Treatment of urinary tract infections

Tactics of patient management

Many experts recommend that all patients with suspected urinary tract infection to conduct urine culture to determine the sensitivity of pathogens to antibiotics. However, for women with a typical pattern of primary acute cystitis, or as we call it inflammation of the lower urinary tract, it is wiser and cheaper to use a different tactic.

Some doctors prescribe empirical treatment based solely on historical and physical findings. Others prefer to first conduct a microscopy of urine (or the determination of leukocyte esterase using test strips).

Detection of leukocyturia or bacteriuria proves the presence of an infection, after which empirical treatment can be prescribed. Urine culture and determining the sensitivity of the pathogen in this case are not needed. If the results of urine tests call into question the diagnosis of cystitis, urine culture is highly recommended.

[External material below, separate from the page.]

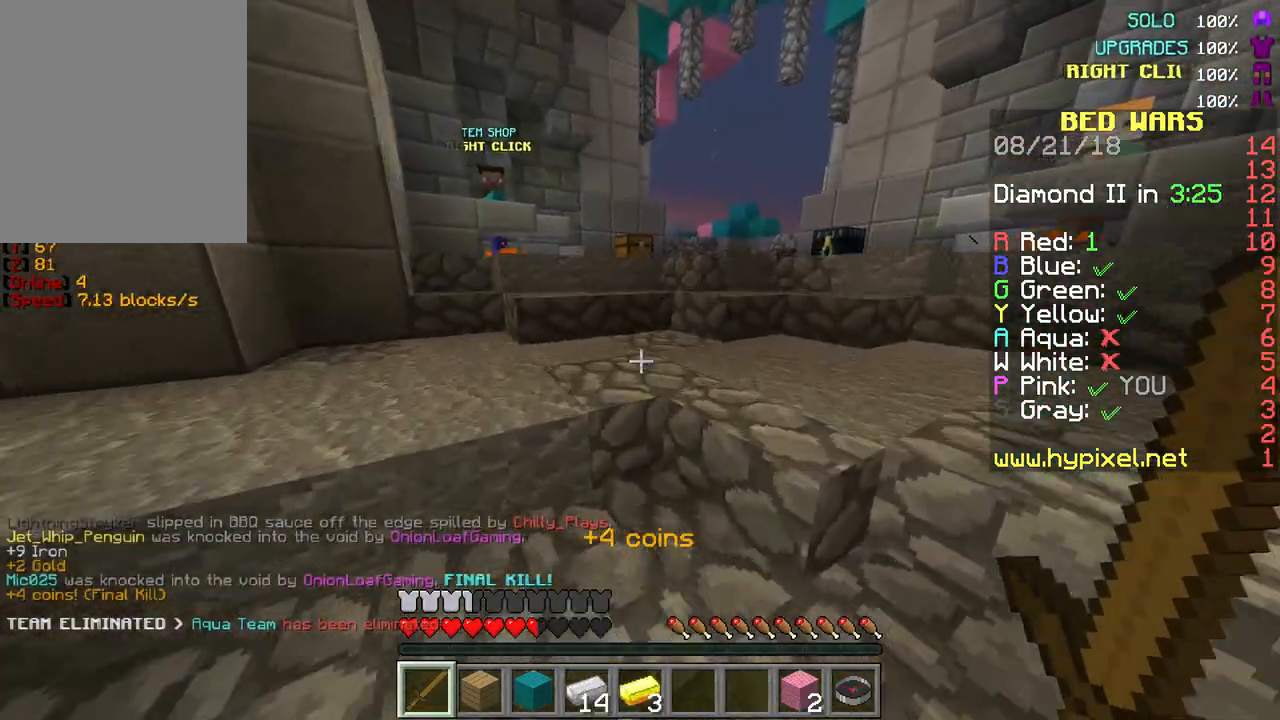
{"keys": ["w"], "mouse": [], "events": [[250, "a", "up"]]}
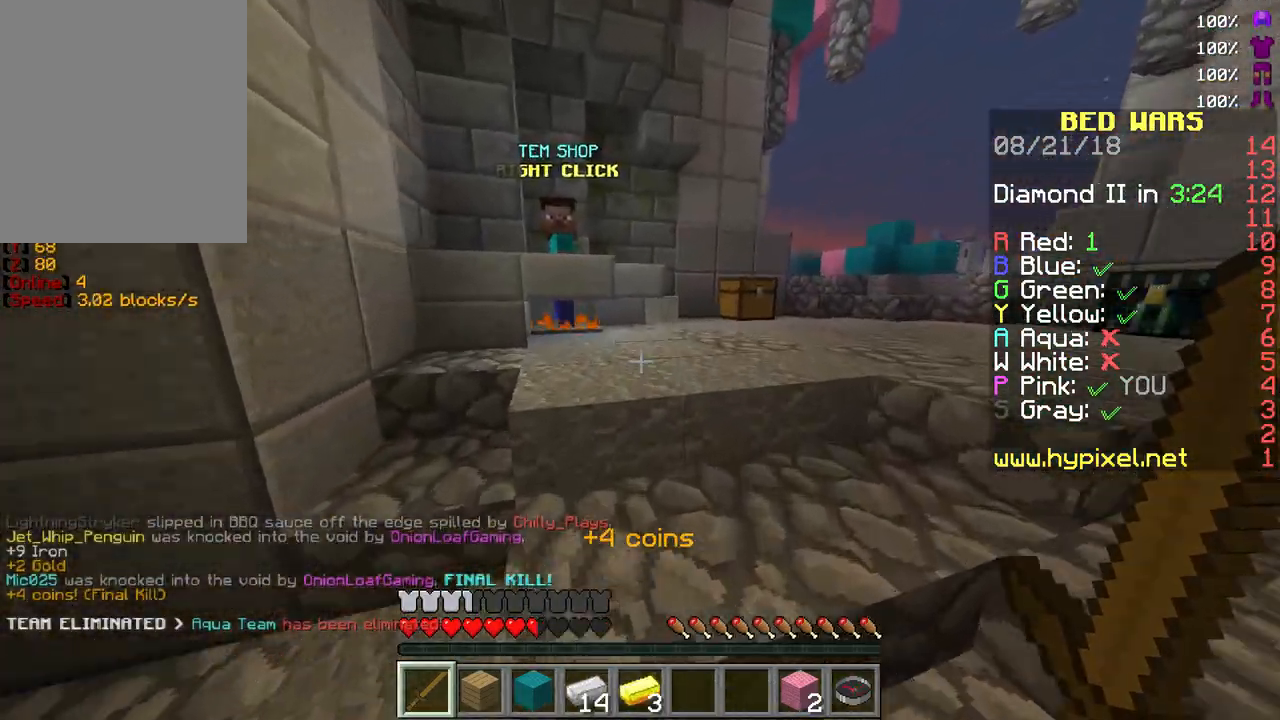
{"keys": ["s"], "mouse": ["right"], "events": [[333, "a", "down"], [400, "mouse_right", "down"], [433, "a", "up"], [433, "s", "down"], [433, "w", "up"]]}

In the treatment of urinary tract infections, the physician is usually guided by the following principles:

  1. In most cases, prior to the start of treatment, the diagnosis is confirmed using urine culture, Gram-stained urine smear or rapid diagnostic methods; after a few days, the treatment, if necessary, is changed, based on the detected sensitivity of the pathogen.
  2. Exclude and, if possible, eliminate factors contributing to infection (urinary tract obstruction, urolithiasis).

The results of treatment

Effective Guideline for Cystitis Treatment

are regarded as failure (absence of improvement or preservation of bacteriuria during or immediately after the end of treatment) or as a cure (disappearance of symptoms and bacteriuria).

In the case of relapse, recurrent and recurrent infections are differentiated, and relapse is also referred to as early (within 2 weeks after the end of treatment) or late.

Primary infections of the lower urinary tract, in the overwhelming majority of cases, respond well to short courses of antimicrobial therapy, whereas for infections of the upper urinary tract, longer treatment is required.

Early relapses are usually recurrent infection and are caused either by the survival of the pathogen in the upper urinary tract or by the continued dissemination of intestinal microflora (especially after short courses of treatment of cystitis). Late relapses are almost always re-infection.

Pathogens of community-acquired urinary tract infections, especially infections that have occurred for the first time, are usually susceptible to antibiotics.

Frequent recurrences of recent hospitalization lead to suspicion of infection caused by resistant pathogens.

The result of treatment is largely determined by the localization of the infection. Acute cystitis is usually cured by any drug to which the pathogen is sensitive. It has long been proven that bacteriuria in patients with acute cystitis disappears after a single dose of an antimicrobial drug.

However, with pyelonephritis, not only a single dose, but even a 7-day course of treatment is often not enough. In some cases, the source of infection can be eliminated only after 2-6 weeks of antimicrobial therapy.